Из больницы Александр поехал к матери. Квартира была в порядке, можно было бы подумать, что мама просто куда-то ушла, и только блюдце с пустыми ампулами, стоявшее на столе, свидетельствовало о том, что здесь была «Скорая помощь». Александр достал с антресолей сумку побольше, аккуратно сложил в нее все то из вещей, что могло понадобиться, в его понимании, в больнице, не забыв и про запасные тапочки, и про очки для чтения. Прихватил и две лежавшие на виду книги, которые явно сейчас читались. Сумку оставил в багажнике машины, чтобы всегда была под рукой, вдруг матери что-то понадобится. В ближайшем круглосуточном супермаркете накупил воды и холодного зеленого чая, единственного из напитков подобного рода, который мать иногда пила. Немного подумав, купил лимоны, лайм, мандарины и апельсины. Цитрусовые в больнице всегда кстати, они легкие и хорошо освежают.

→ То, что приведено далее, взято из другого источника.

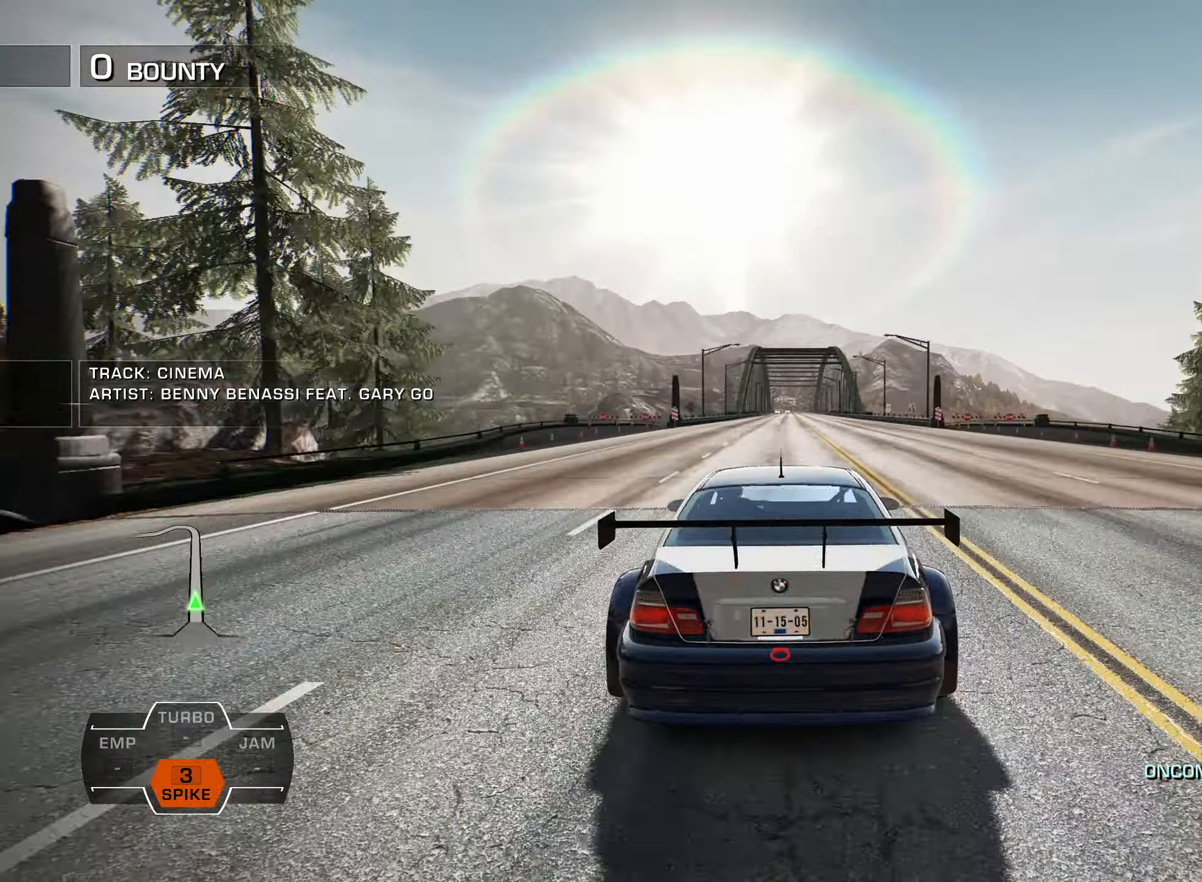
{"buttons": ["R2"], "left_stick": "down-right", "right_stick": "center", "events": [[83, "left_stick", "down"], [183, "right_stick", "center"], [400, "left_stick", "down-right"]]}
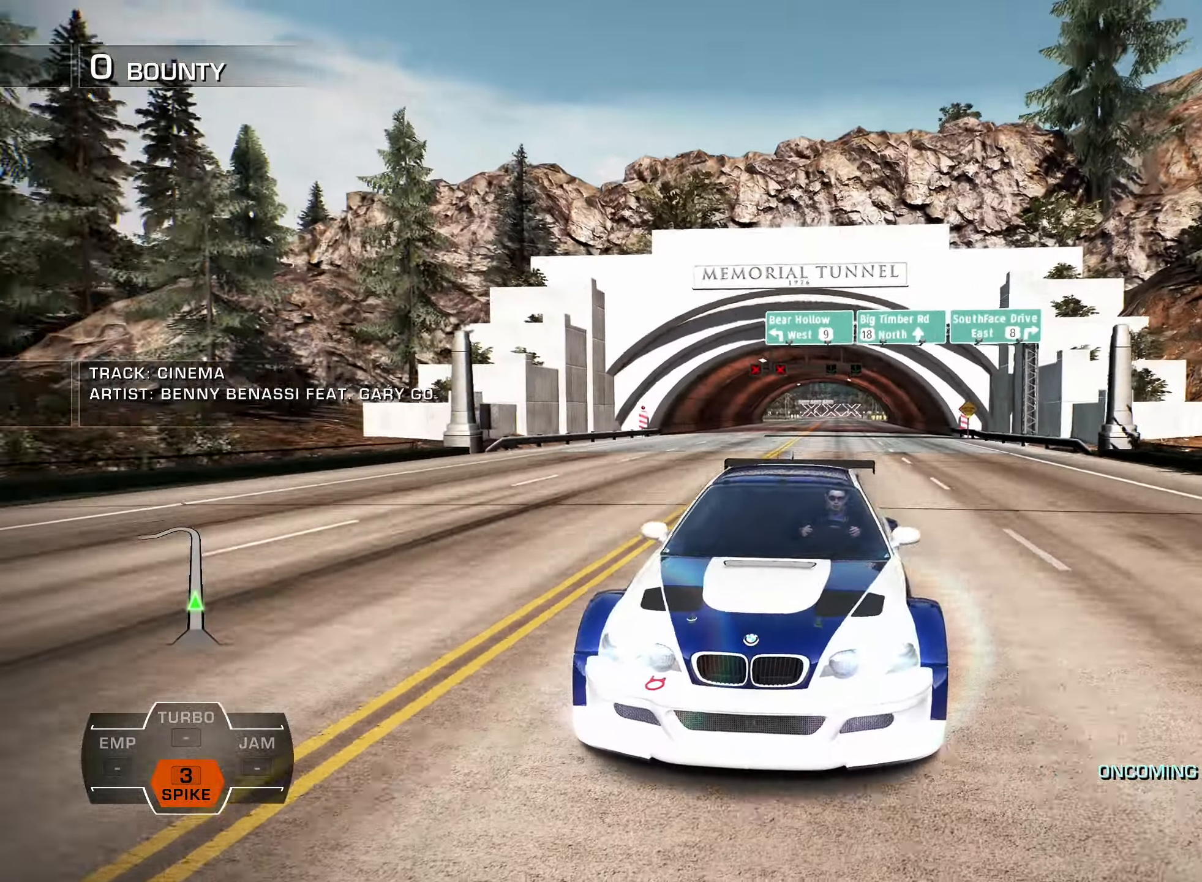
{"buttons": ["R2"], "left_stick": "down-right", "right_stick": "center", "events": []}
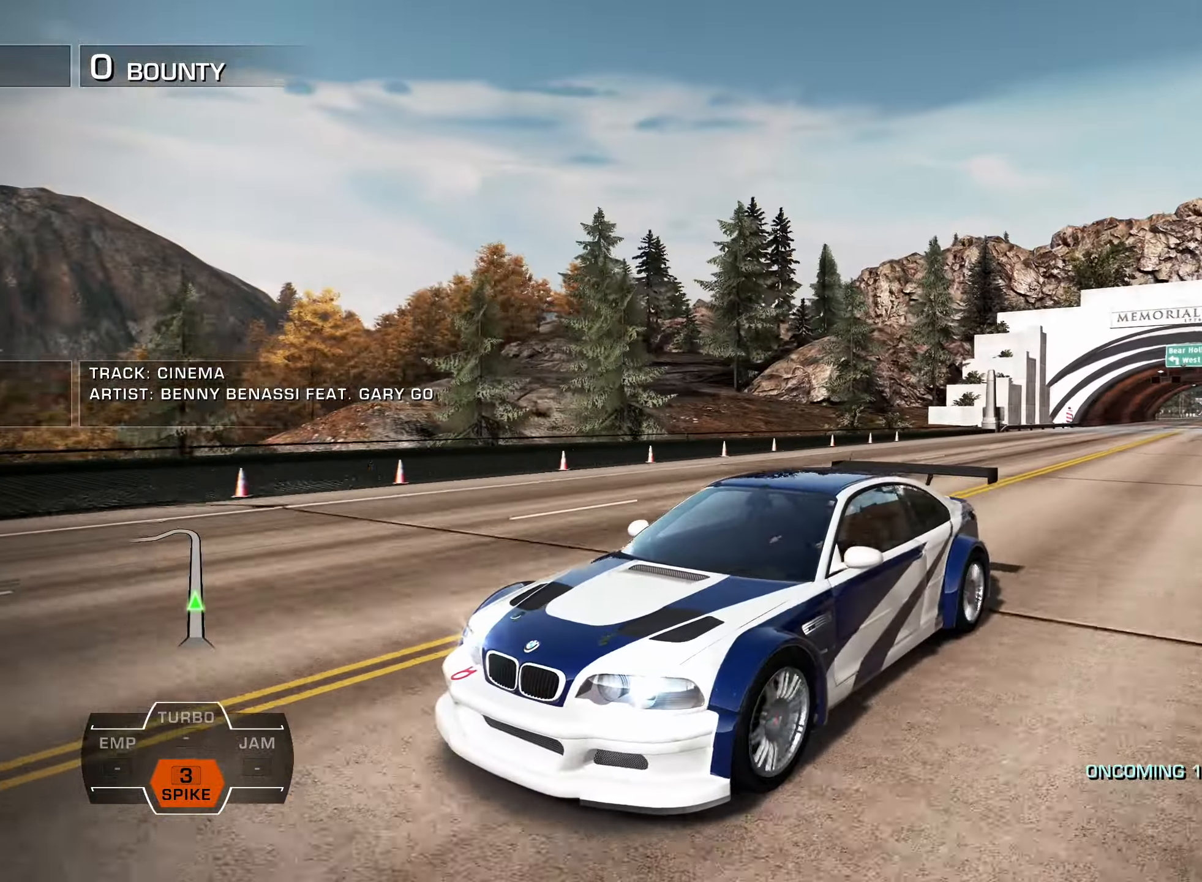
{"buttons": ["R2"], "left_stick": "down-right", "right_stick": "center", "events": []}
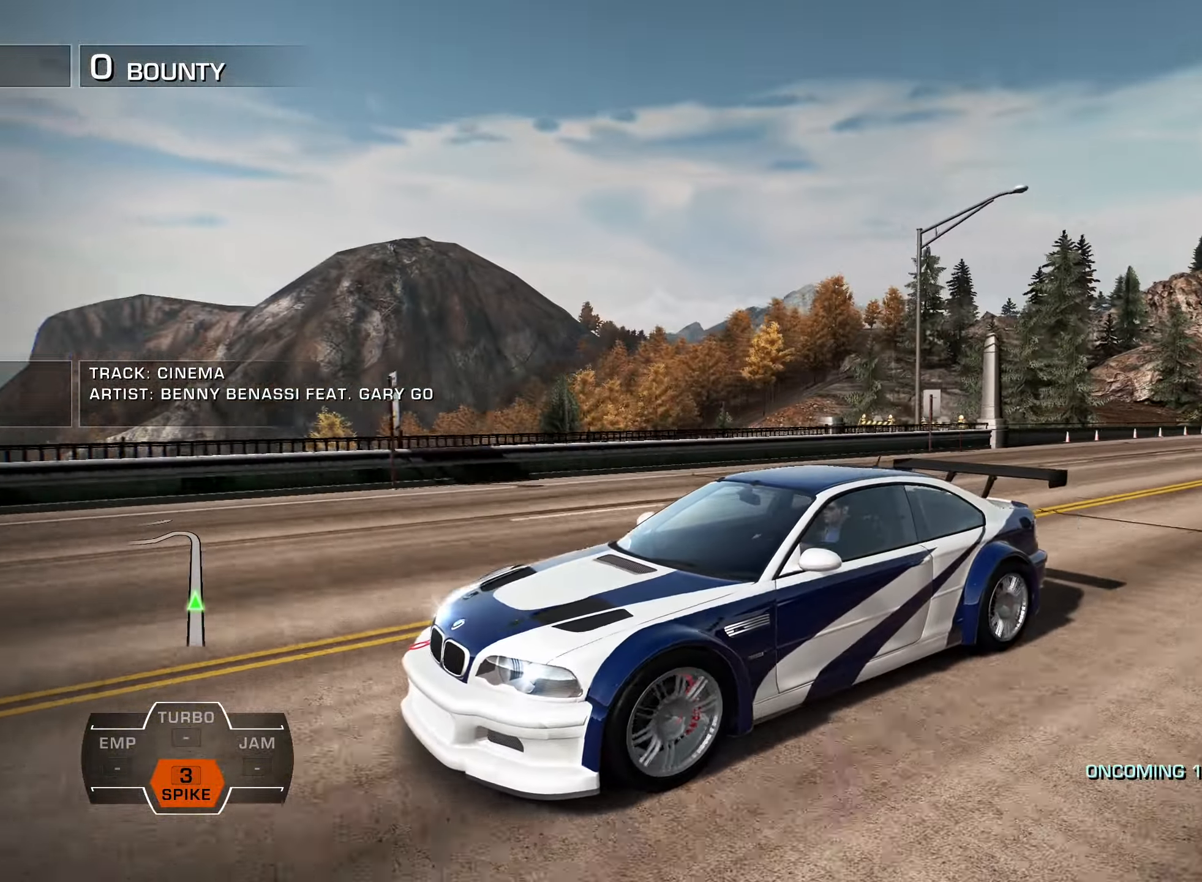
{"buttons": ["R2"], "left_stick": "right", "right_stick": "center", "events": [[266, "left_stick", "right"]]}
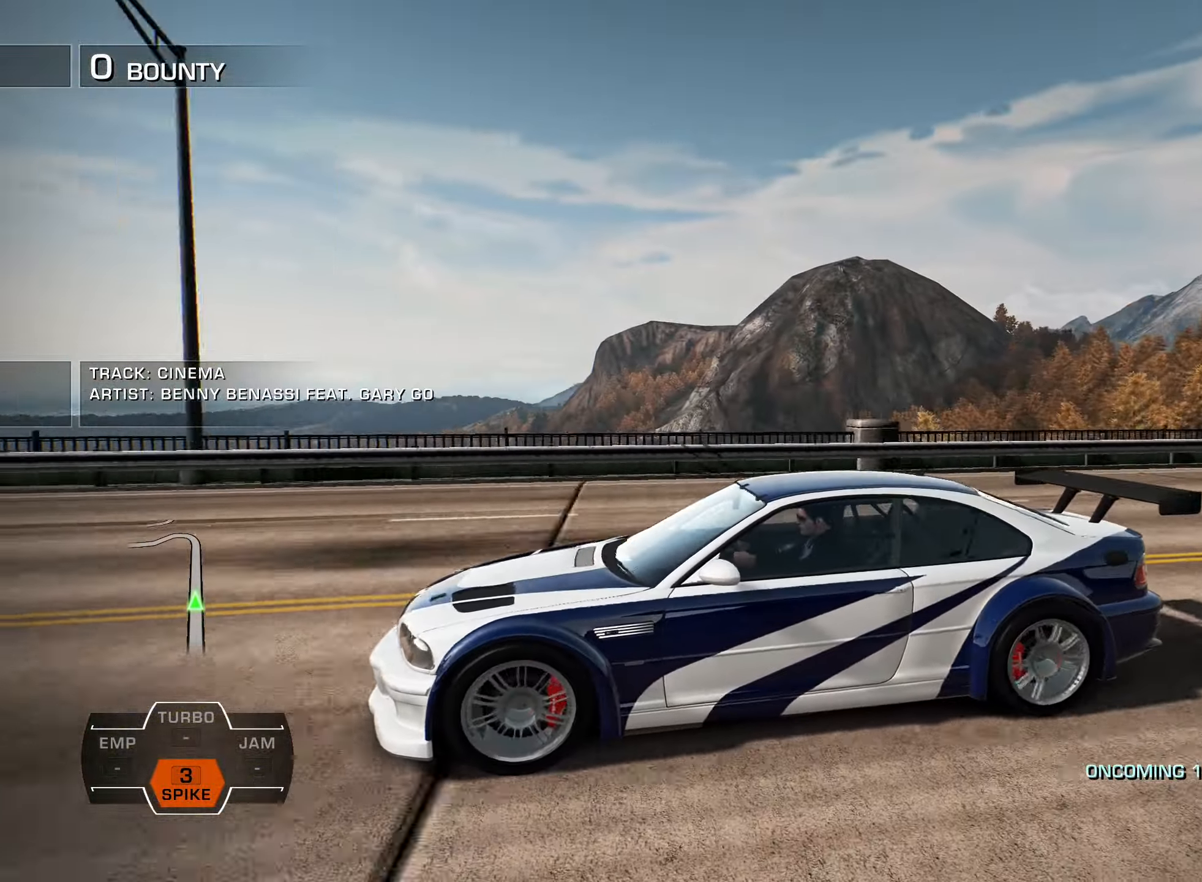
{"buttons": ["R2"], "left_stick": "up-right", "right_stick": "center", "events": [[283, "left_stick", "up-right"]]}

Приехав домой, Александр принял душ, выпил две таблетки снотворного, поставил будильник на семь утра и лег спать. Без снотворного он точно бы не заснул, а завтра предстояла операция, причем из числа тех, которые без крайней необходимости лучше не отменять. Весьма занятая женщина, владелица чего-то крупного, связанного с добычей и переработкой рыбы, прилетела вчера из Мурманска для того, чтобы завтра, то есть – уже сегодня, сделать вторую по счету подтяжку кожи лица и шеи у доктора Берга. В субботу она улетала обратно, потому что уже в понедельник начинались какие-то архиважные переговоры.
Где тонко, там и рвется – чрезвычайные ситуации всегда выпадают на те дни, на которые назначены «труднопереносимые» (в смысле перемены дат) операции, это закон. Закон подлости. Александр редко болел, простуда его не брала, а эпидемии гриппа чаще всего обходили стороной, но если уж заболевал, то всегда неудачно – с проблематичным переносом операций. Тяжелее всего, это когда пациенты подвинуты на астрологии и долго вычисляют благоприятный, по их мнению, день. Но, с другой стороны, такие люди больше привязаны к дате, а не к конкретному врачу. Уговорить их перенести операцию практически невозможно, но замену одного врача другим они воспринимают спокойно. Посокрушаются немного, больше для виду, и соглашаются, тем более, что при подобных неувязках в клинике «La belle Helene» было принято давать клиентам скидку. Комплимент от заведения.
В больницу Александр приехал к девяти часам.
– Что вы так рано? – удивился Михаил Илларионович, принимая передачу. – Но раз уж пришли, то можете помахать маме ручкой и послать воздушный поцелуй.
Видимо, во взгляде Александра проскользнуло нечто особое, потому что Михаил Илларионович застыл на мгновение, а потом сказал:
– Подождите, вынесу вам халат и бахилы. Но только – недолго, пока все на пятиминутке.
Вернув пакет с водой и цитрусовым набором Александру, сам, мол, и вручишь, Михаил Илларионович ненадолго скрылся за дверью, а вернувшись вручил Александру халат, колпак и одноразовые бахилы.
– Десять минут! – строго сказал он. – И говорите тихо, пусть другие думают, что вы консультант.
Халат оказался с богатырского плеча, Александр был не мал и не хил, но в этот халат он смог бы завернуться дважды, а полы доставали почти до щиколоток. Трудно, почти невозможно, было вообразить человека, которому подобное одеяние пришлось бы впору. Разве что Илье Муромцу. И колпак был под стать халату, сползал на глаза, пришлось подвернуть его так, чтобы получилось нечто вроде большой тюбетейки.
Мать не удивилась, увидев Александра. Видимо, Михаил Илларионович уже успел предупредить ее, да точно – успел, вот и стул рядом с койкой поставил. Она невесело посмотрела на Александра, так же невесело улыбнулась и сказала:
– Дошла вот до ручки.
– Это не называется «дошла», – тихо, но в то же время бодро сказал Александр. – Это называется «сын-идиот». Надо было предупредить, чтобы ты не нервничала.
Он сел, переложил воду и фрукты из пакета в тумбочку, сунул туда же пакет – пригодится, когда будут переводить в отделение, – и взял мать за руку. Рука ее была теплой, что порадовало.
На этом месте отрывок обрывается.